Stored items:
▶

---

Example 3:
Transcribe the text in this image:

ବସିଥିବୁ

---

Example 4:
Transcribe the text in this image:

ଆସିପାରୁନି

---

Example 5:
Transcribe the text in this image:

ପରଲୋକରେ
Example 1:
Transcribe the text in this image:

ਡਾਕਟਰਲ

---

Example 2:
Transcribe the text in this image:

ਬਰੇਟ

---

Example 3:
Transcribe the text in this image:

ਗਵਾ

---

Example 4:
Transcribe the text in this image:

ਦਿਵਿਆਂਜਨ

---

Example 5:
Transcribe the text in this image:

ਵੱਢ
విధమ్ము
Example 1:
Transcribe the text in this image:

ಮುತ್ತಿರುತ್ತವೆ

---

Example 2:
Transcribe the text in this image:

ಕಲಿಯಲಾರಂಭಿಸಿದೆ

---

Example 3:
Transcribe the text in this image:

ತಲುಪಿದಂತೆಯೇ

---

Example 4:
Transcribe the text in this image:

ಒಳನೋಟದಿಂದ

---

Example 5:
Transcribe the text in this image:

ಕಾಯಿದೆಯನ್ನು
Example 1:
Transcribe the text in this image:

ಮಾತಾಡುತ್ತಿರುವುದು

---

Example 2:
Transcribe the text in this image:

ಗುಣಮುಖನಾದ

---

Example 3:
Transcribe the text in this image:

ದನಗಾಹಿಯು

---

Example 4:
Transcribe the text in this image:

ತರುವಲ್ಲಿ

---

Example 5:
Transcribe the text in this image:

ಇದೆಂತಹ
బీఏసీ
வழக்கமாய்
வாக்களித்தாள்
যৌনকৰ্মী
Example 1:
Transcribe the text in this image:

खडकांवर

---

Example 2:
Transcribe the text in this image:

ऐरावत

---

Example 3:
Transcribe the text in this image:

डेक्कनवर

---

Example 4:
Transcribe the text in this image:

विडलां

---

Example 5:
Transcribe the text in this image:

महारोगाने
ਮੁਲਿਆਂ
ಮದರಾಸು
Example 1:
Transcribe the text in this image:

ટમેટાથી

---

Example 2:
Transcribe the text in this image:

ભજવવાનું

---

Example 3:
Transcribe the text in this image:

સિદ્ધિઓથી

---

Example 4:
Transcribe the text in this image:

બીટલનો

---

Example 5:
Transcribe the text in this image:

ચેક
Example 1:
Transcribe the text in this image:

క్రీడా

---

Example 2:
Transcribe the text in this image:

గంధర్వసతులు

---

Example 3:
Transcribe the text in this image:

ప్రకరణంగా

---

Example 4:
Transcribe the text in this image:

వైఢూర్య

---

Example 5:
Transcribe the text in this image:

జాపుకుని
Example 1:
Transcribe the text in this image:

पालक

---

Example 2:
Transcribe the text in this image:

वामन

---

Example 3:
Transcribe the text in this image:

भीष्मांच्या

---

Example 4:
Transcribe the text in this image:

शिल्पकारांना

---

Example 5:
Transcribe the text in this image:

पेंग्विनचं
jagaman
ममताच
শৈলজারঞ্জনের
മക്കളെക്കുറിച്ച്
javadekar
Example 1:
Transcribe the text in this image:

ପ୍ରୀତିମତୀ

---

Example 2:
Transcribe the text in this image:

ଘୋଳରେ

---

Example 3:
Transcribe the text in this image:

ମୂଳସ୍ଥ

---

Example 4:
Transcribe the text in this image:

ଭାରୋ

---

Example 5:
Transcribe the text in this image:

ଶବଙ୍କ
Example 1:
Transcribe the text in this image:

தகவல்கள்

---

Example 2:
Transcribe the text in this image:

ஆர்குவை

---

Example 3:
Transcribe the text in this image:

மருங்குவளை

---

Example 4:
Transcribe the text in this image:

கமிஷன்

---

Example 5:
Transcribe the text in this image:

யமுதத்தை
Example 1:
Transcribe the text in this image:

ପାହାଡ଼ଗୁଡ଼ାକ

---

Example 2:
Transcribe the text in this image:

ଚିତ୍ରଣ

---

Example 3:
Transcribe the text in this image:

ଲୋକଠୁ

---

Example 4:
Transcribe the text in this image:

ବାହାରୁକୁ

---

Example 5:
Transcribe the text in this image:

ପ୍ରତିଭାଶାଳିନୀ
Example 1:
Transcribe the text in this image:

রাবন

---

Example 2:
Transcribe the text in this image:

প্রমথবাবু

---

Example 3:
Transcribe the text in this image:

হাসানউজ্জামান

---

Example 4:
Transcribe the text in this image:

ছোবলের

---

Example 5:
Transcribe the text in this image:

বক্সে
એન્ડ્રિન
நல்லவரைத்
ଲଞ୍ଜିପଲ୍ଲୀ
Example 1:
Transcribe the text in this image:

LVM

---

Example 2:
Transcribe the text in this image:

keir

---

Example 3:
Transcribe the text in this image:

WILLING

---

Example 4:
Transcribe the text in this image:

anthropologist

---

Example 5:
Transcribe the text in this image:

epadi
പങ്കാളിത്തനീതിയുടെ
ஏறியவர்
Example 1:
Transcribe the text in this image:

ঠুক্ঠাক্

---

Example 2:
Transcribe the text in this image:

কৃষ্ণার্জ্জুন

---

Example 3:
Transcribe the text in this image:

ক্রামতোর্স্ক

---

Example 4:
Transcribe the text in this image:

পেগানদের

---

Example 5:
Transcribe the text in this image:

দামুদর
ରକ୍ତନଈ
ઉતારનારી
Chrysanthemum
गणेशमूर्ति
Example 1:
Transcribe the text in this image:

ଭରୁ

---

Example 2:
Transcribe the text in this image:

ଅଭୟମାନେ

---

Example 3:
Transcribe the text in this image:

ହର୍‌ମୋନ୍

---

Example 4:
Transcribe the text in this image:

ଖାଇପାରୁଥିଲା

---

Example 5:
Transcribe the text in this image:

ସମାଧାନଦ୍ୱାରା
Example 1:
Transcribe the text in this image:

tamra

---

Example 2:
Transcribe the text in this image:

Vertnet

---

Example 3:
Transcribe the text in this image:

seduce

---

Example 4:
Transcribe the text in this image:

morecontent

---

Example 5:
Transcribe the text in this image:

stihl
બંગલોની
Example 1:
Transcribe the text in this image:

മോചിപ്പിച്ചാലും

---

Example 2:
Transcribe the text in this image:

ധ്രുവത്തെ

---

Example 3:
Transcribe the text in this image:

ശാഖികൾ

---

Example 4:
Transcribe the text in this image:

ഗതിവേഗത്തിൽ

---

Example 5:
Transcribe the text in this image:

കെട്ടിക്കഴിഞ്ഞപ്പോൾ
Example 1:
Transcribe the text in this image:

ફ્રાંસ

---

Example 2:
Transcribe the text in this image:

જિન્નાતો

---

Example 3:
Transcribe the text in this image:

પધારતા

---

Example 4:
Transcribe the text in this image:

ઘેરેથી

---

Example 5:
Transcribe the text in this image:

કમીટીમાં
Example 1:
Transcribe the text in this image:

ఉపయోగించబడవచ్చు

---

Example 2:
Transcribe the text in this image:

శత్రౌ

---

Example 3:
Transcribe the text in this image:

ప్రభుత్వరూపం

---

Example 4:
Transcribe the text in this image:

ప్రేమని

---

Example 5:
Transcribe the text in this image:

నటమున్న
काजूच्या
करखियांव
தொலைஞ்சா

◀

Your assignment: Each entry above is to be transcribed word for word.

Reply to the exercise:
---

Example 3:
Transcribe the text in this image:

ବସିଥିବୁ

---

Example 4:
Transcribe the text in this image:

ଆସିପାରୁନି

---

Example 5:
Transcribe the text in this image:

ପରଲୋକରେ
Example 1:
Transcribe the text in this image:

ਡਾਕਟਰਲ

---

Example 2:
Transcribe the text in this image:

ਬਰੇਟ

---

Example 3:
Transcribe the text in this image:

ਗਵਾ

---

Example 4:
Transcribe the text in this image:

ਦਿਵਿਆਂਜਨ

---

Example 5:
Transcribe the text in this image:

ਵੱਢ
విధమ్ము
Example 1:
Transcribe the text in this image:

ಮುತ್ತಿರುತ್ತವೆ

---

Example 2:
Transcribe the text in this image:

ಕಲಿಯಲಾರಂಭಿಸಿದೆ

---

Example 3:
Transcribe the text in this image:

ತಲುಪಿದಂತೆಯೇ

---

Example 4:
Transcribe the text in this image:

ಒಳನೋಟದಿಂದ

---

Example 5:
Transcribe the text in this image:

ಕಾಯಿದೆಯನ್ನು
Example 1:
Transcribe the text in this image:

ಮಾತಾಡುತ್ತಿರುವುದು

---

Example 2:
Transcribe the text in this image:

ಗುಣಮುಖನಾದ

---

Example 3:
Transcribe the text in this image:

ದನಗಾಹಿಯು

---

Example 4:
Transcribe the text in this image:

ತರುವಲ್ಲಿ

---

Example 5:
Transcribe the text in this image:

ಇದೆಂತಹ
బీఏసీ
வழக்கமாய்
வாக்களித்தாள்
যৌনকৰ্মী
Example 1:
Transcribe the text in this image:

खडकांवर

---

Example 2:
Transcribe the text in this image:

ऐरावत

---

Example 3:
Transcribe the text in this image:

डेक्कनवर

---

Example 4:
Transcribe the text in this image:

विडलां

---

Example 5:
Transcribe the text in this image:

महारोगाने
ਮੁਲਿਆਂ
ಮದರಾಸು
Example 1:
Transcribe the text in this image:

ટમેટાથી

---

Example 2:
Transcribe the text in this image:

ભજવવાનું

---

Example 3:
Transcribe the text in this image:

સિદ્ધિઓથી

---

Example 4:
Transcribe the text in this image:

બીટલનો

---

Example 5:
Transcribe the text in this image:

ચેક
Example 1:
Transcribe the text in this image:

క్రీడా

---

Example 2:
Transcribe the text in this image:

గంధర్వసతులు

---

Example 3:
Transcribe the text in this image:

ప్రకరణంగా

---

Example 4:
Transcribe the text in this image:

వైఢూర్య

---

Example 5:
Transcribe the text in this image:

జాపుకుని
Example 1:
Transcribe the text in this image:

पालक

---

Example 2:
Transcribe the text in this image:

वामन

---

Example 3:
Transcribe the text in this image:

भीष्मांच्या

---

Example 4:
Transcribe the text in this image:

शिल्पकारांना

---

Example 5:
Transcribe the text in this image:

पेंग्विनचं
jagaman
ममताच
শৈলজারঞ্জনের
മക്കളെക്കുറിച്ച്
javadekar
Example 1:
Transcribe the text in this image:

ପ୍ରୀତିମତୀ

---

Example 2:
Transcribe the text in this image:

ଘୋଳରେ

---

Example 3:
Transcribe the text in this image:

ମୂଳସ୍ଥ

---

Example 4:
Transcribe the text in this image:

ଭାରୋ

---

Example 5:
Transcribe the text in this image:

ଶବଙ୍କ
Example 1:
Transcribe the text in this image:

தகவல்கள்

---

Example 2:
Transcribe the text in this image:

ஆர்குவை

---

Example 3:
Transcribe the text in this image:

மருங்குவளை

---

Example 4:
Transcribe the text in this image:

கமிஷன்

---

Example 5:
Transcribe the text in this image:

யமுதத்தை
Example 1:
Transcribe the text in this image:

ପାହାଡ଼ଗୁଡ଼ାକ

---

Example 2:
Transcribe the text in this image:

ଚିତ୍ରଣ

---

Example 3:
Transcribe the text in this image:

ଲୋକଠୁ

---

Example 4:
Transcribe the text in this image:

ବାହାରୁକୁ

---

Example 5:
Transcribe the text in this image:

ପ୍ରତିଭାଶାଳିନୀ
Example 1:
Transcribe the text in this image:

রাবন

---

Example 2:
Transcribe the text in this image:

প্রমথবাবু

---

Example 3:
Transcribe the text in this image:

হাসানউজ্জামান

---

Example 4:
Transcribe the text in this image:

ছোবলের

---

Example 5:
Transcribe the text in this image:

বক্সে
એન્ડ્રિન
நல்லவரைத்
ଲଞ୍ଜିପଲ୍ଲୀ
Example 1:
Transcribe the text in this image:

LVM

---

Example 2:
Transcribe the text in this image:

keir

---

Example 3:
Transcribe the text in this image:

WILLING

---

Example 4:
Transcribe the text in this image:

anthropologist

---

Example 5:
Transcribe the text in this image:

epadi
പങ്കാളിത്തനീതിയുടെ
ஏறியவர்
Example 1:
Transcribe the text in this image:

ঠুক্ঠাক্

---

Example 2:
Transcribe the text in this image:

কৃষ্ণার্জ্জুন

---

Example 3:
Transcribe the text in this image:

ক্রামতোর্স্ক

---

Example 4:
Transcribe the text in this image:

পেগানদের

---

Example 5:
Transcribe the text in this image:

দামুদর
ରକ୍ତନଈ
ઉતારનારી
Chrysanthemum
गणेशमूर्ति
Example 1:
Transcribe the text in this image:

ଭରୁ

---

Example 2:
Transcribe the text in this image:

ଅଭୟମାନେ

---

Example 3:
Transcribe the text in this image:

ହର୍‌ମୋନ୍

---

Example 4:
Transcribe the text in this image:

ଖାଇପାରୁଥିଲା

---

Example 5:
Transcribe the text in this image:

ସମାଧାନଦ୍ୱାରା
Example 1:
Transcribe the text in this image:

tamra

---

Example 2:
Transcribe the text in this image:

Vertnet

---

Example 3:
Transcribe the text in this image:

seduce

---

Example 4:
Transcribe the text in this image:

morecontent

---

Example 5:
Transcribe the text in this image:

stihl
બંગલોની
Example 1:
Transcribe the text in this image:

മോചിപ്പിച്ചാലും

---

Example 2:
Transcribe the text in this image:

ധ്രുവത്തെ

---

Example 3:
Transcribe the text in this image:

ശാഖികൾ

---

Example 4:
Transcribe the text in this image:

ഗതിവേഗത്തിൽ

---

Example 5:
Transcribe the text in this image:

കെട്ടിക്കഴിഞ്ഞപ്പോൾ
Example 1:
Transcribe the text in this image:

ફ્રાંસ

---

Example 2:
Transcribe the text in this image:

જિન્નાતો

---

Example 3:
Transcribe the text in this image:

પધારતા

---

Example 4:
Transcribe the text in this image:

ઘેરેથી

---

Example 5:
Transcribe the text in this image:

કમીટીમાં
Example 1:
Transcribe the text in this image:

ఉపయోగించబడవచ్చు

---

Example 2:
Transcribe the text in this image:

శత్రౌ

---

Example 3:
Transcribe the text in this image:

ప్రభుత్వరూపం

---

Example 4:
Transcribe the text in this image:

ప్రేమని

---

Example 5:
Transcribe the text in this image:

నటమున్న
काजूच्या
करखियांव
தொலைஞ்சா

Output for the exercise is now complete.